麻雀放浪記 3激闘編 阿佐田哲也

麻雀放浪記は、戦後すぐの昭和20年から昭和40年くらいまでの期間を舞台にしている。青春編、風雲編では、「坊や哲」が若い力いっぱいに、博打の世界で活躍する物語だっったが、この第3巻では、長年にわたる麻雀の打ち過ぎのためか、肘が上がらなくなり、いかさまが出来なくなった所から始まる。闇の地下組織TS会から高利の金を借り、窮地に立ってしまう。

戦後の混乱期から抜け出し始めた日本社会も、背景にある。新しいタイプの麻雀打ち「鎌ちゃん」や、高利貸しの「勇さん」などが現れる。高級車で雀荘に来る。車の鍵をいくつもこしらえて、負ければ鍵だけおっぽりだして、逃げてしまう。「どっちに転んでも損にならないよう、工夫がしてある。つまり、彼らは博打を打ってるんじゃ無い。商売をしてるんだ。」

坊や哲は、そうしたニュータイプのギャンブラーたちに対して、反感を持つ。「俺たちはそんな真似はしねえぞ。俺たちは、無法者じゃなけりゃできないような、もっと手荒いことをやってやる。なァ、ドサ健。」

一方で、こんなことも言っている。「出目徳のおっさんのように、命まで賭けてしまう馬鹿はもういねえ。この頃の強え奴らは、みんな他に職ってものをもってるんだ。だから、安心して打てるんだろうな。」変わる時代の中で、坊や哲の揺れる心を、とても良く描写している。

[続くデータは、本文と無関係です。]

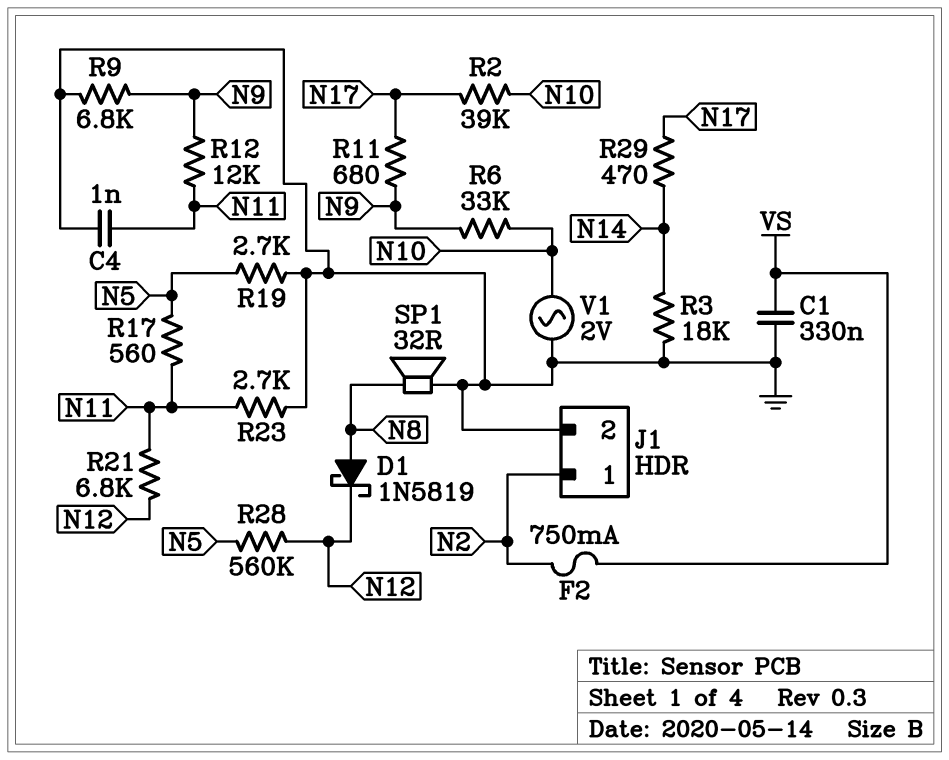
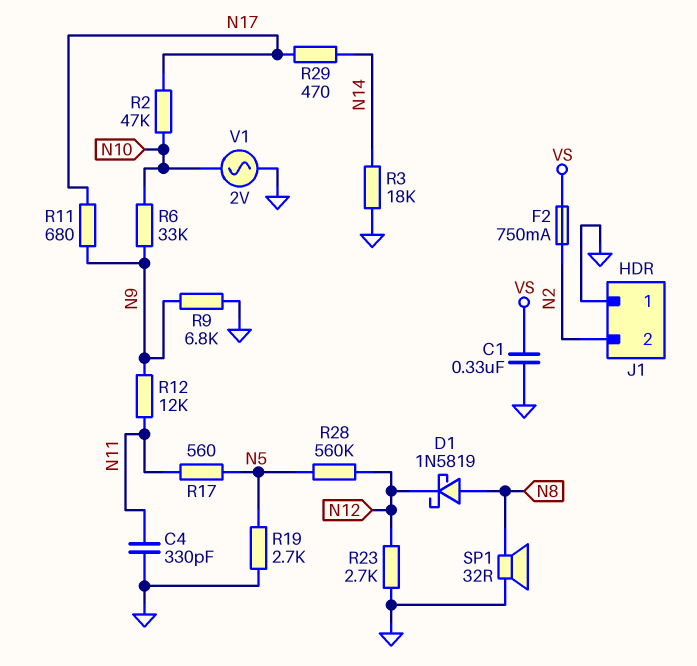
C4: 1nF (GND, N11) -> 330pF (GND, N11)
J1 pin 1: N2 -> GND
J1 pin 2: GND -> N2
R2: 39k (N10, N17) -> 47k (N10, N17)
R21: 6.8k (N11, N12) -> none
R23: 2.7k (GND, N11) -> 2.7k (GND, N12)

満員電車での、坊や哲の行動が面白い。周囲で我慢している通勤族たちに反感を覚えたのだろうか。押されたのをきっかけに、「やる気か、野郎っぱち」と、うんと気合いを入れて、背中を揺すって、押してきた一団を圧迫したことから、「なんだ、此奴!」「非常識な、やっちまえ!」と、電車内で、袋だたきに遭ってしまう。ボロボロになったけど、ばくち打ちとしての凶暴さを忘れない自分に気がつき、「しかしなんとなく、いい気持ちだった。」と言う。

ちょうど、満員の通勤電車に揺られながらページをめくりつつ、こちらも、なんとなく愉快な気分になった。